The framework offers an interpretable speed-quality curve: 1 step for stable skeletons, 8 steps for high-quality forecasts, and 32 steps potentially introducing over-refinement, allowing for flexible deployment.

Limitations & Future Work¶

The 8-step inference introduces ~4× latency compared to single-step models (0.30s vs 1.17s), which may still be slow for some real-time operations. Distillation remained unexplored.
Frequency schedules and Beta parameters are manually tuned global hyperparameters; they do not adapt to specific regions or weather modes.
The isotropic assumption in PCPSD may lose directional information in highly anisotropic events like frontal rainfall.
Evaluation is limited to 2D fields; multi-modal data (satellite, NWP), 3D vertical profiles, and multi-variable coupling (wind, temperature) were not covered.

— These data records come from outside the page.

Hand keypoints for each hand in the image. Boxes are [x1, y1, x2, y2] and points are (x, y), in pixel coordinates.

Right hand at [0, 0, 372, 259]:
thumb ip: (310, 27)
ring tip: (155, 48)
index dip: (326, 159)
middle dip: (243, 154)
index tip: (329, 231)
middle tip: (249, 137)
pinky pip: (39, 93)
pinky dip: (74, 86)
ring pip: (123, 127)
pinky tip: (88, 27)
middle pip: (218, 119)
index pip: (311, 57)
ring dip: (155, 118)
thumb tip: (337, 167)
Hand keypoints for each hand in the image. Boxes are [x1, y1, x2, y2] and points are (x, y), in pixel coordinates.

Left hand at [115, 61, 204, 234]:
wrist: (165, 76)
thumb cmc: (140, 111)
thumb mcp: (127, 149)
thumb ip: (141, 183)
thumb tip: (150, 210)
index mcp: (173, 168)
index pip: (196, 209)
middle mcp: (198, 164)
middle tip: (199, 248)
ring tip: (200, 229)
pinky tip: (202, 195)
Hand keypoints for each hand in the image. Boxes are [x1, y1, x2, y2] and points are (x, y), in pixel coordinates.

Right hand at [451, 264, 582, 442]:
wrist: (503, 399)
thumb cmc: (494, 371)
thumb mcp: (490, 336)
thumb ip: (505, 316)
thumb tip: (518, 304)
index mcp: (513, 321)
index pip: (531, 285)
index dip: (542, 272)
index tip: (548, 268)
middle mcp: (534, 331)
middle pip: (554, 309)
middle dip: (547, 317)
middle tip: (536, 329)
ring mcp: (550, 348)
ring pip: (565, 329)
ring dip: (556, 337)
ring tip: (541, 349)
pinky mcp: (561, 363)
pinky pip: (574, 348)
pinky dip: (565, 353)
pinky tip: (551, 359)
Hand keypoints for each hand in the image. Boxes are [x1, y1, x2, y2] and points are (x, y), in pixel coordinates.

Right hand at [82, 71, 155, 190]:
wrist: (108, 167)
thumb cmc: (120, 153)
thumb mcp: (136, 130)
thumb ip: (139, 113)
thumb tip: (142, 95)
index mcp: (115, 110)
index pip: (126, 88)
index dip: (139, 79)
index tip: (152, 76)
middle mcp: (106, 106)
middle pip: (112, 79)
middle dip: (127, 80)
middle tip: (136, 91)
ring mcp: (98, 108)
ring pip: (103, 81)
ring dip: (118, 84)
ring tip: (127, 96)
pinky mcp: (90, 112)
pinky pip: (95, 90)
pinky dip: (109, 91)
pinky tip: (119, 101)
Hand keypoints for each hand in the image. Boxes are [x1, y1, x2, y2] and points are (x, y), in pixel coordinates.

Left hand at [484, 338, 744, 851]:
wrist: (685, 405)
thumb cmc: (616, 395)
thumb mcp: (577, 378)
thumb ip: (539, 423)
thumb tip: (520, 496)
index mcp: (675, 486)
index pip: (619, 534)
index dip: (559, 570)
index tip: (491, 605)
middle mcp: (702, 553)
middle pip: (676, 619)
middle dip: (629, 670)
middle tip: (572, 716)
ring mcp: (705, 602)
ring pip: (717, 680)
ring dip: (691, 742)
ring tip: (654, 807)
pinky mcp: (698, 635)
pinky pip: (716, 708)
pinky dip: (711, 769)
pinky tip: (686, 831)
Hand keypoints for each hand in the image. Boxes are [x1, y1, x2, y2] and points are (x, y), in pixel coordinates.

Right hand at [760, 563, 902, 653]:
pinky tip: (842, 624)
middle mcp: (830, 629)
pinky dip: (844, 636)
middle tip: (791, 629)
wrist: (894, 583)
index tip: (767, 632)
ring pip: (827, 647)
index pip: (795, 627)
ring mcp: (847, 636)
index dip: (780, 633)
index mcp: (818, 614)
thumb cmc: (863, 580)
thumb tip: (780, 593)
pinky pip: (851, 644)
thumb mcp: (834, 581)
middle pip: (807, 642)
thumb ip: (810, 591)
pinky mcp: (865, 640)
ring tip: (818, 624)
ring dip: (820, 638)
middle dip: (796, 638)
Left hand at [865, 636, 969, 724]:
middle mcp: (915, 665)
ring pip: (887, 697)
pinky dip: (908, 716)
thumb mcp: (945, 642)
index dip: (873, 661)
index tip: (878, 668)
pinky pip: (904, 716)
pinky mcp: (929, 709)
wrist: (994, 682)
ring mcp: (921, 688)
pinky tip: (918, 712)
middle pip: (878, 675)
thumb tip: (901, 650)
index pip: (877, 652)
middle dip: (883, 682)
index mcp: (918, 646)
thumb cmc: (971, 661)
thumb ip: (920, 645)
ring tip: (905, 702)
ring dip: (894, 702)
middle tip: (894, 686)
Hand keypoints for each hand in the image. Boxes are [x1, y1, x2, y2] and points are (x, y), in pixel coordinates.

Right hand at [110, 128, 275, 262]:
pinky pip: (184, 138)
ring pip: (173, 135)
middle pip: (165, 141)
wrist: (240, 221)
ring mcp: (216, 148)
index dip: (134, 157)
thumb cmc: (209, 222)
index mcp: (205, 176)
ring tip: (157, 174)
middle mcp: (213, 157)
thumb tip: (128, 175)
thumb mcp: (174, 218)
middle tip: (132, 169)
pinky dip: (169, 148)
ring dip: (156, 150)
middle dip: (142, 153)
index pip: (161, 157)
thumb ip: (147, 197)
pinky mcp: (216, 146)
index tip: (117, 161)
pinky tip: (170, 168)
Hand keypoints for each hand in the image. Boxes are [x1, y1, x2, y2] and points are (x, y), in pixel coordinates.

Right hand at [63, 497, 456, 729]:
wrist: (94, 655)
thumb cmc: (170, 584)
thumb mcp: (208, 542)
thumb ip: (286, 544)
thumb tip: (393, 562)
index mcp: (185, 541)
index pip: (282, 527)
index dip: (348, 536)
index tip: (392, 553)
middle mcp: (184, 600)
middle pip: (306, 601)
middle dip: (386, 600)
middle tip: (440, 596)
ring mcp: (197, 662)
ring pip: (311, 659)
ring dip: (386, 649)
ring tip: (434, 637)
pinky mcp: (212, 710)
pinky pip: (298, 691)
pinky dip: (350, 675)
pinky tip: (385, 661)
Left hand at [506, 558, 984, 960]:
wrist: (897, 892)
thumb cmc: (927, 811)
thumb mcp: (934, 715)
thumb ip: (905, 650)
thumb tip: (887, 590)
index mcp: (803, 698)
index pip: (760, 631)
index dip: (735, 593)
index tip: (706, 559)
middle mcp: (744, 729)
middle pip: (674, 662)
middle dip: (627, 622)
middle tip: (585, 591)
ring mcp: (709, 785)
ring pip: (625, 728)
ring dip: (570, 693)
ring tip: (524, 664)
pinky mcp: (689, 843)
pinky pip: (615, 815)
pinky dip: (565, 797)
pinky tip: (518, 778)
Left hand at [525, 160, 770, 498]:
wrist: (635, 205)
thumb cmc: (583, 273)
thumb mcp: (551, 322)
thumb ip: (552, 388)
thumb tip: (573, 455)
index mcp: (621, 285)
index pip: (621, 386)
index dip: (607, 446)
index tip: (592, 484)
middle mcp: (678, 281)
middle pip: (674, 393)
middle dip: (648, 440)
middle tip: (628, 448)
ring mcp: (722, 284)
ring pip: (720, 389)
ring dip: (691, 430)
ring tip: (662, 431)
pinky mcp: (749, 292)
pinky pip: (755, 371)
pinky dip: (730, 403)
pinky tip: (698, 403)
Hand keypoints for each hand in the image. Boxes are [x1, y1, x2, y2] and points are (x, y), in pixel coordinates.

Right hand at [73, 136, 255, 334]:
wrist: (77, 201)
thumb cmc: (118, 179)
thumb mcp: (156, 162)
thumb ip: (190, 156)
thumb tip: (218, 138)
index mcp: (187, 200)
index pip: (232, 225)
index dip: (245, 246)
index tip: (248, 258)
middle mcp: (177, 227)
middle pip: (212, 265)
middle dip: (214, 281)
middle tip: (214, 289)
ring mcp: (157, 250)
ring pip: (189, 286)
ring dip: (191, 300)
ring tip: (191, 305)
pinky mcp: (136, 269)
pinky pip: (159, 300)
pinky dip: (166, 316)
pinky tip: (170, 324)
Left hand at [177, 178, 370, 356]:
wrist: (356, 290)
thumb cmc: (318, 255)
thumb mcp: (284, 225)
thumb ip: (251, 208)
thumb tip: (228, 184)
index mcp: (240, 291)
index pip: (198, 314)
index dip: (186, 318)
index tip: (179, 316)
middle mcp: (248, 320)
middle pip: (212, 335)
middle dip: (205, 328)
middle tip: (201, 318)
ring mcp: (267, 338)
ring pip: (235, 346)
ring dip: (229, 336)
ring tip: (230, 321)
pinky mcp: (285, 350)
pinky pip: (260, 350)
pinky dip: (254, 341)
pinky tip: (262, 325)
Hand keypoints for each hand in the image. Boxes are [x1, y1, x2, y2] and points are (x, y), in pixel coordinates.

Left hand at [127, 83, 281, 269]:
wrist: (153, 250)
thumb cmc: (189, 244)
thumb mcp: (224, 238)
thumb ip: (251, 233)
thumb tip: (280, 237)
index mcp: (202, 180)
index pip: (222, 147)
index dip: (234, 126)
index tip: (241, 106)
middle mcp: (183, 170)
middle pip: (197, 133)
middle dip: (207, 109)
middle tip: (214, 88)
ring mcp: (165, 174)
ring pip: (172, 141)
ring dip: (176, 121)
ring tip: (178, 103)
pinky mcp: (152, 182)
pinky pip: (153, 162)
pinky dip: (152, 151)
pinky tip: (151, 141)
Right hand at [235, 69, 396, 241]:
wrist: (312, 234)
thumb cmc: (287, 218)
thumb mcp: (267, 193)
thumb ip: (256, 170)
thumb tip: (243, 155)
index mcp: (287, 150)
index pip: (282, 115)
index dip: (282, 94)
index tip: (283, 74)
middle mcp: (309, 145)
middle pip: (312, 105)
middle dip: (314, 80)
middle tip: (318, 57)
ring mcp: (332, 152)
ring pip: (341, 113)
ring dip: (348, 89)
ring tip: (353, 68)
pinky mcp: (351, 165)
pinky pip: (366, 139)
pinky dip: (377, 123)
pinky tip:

vs DiffCast (CVPR'24): DiffCast uses a deterministic backbone with diffusion residuals, still facing hallucinations. SDIR replaces this with a deterministic frequency-conditioned refiner and explicit PCPSD constraints.
vs Earthformer: Earthformer’s attention is powerful for global structure but lacks specific handling for high-frequency collapse; SDIR incorporates its strengths in SFG-Former and complements them with spectral refinement.
vs NowcastNet: NowcastNet uses physics-conditional GANs; SDIR achieves equivalent physical consistency and sharpness without the instability of adversarial training.

Rating¶

Novelty: ⭐⭐⭐⭐ The combination of spectral decoupling, Fourier refiner, and PCPSD is a precise solution for nowcasting pain points.
Experimental Thoroughness: ⭐⭐⭐⭐ Comprehensive coverage across three datasets and eight SOTAs.
Writing Quality: ⭐⭐⭐⭐ Clear physical motivation regarding turbulence energy cascades.
Value: ⭐⭐⭐⭐ Offers a deterministic, physically consistent, and high-resolution route for mission-critical nowcasting.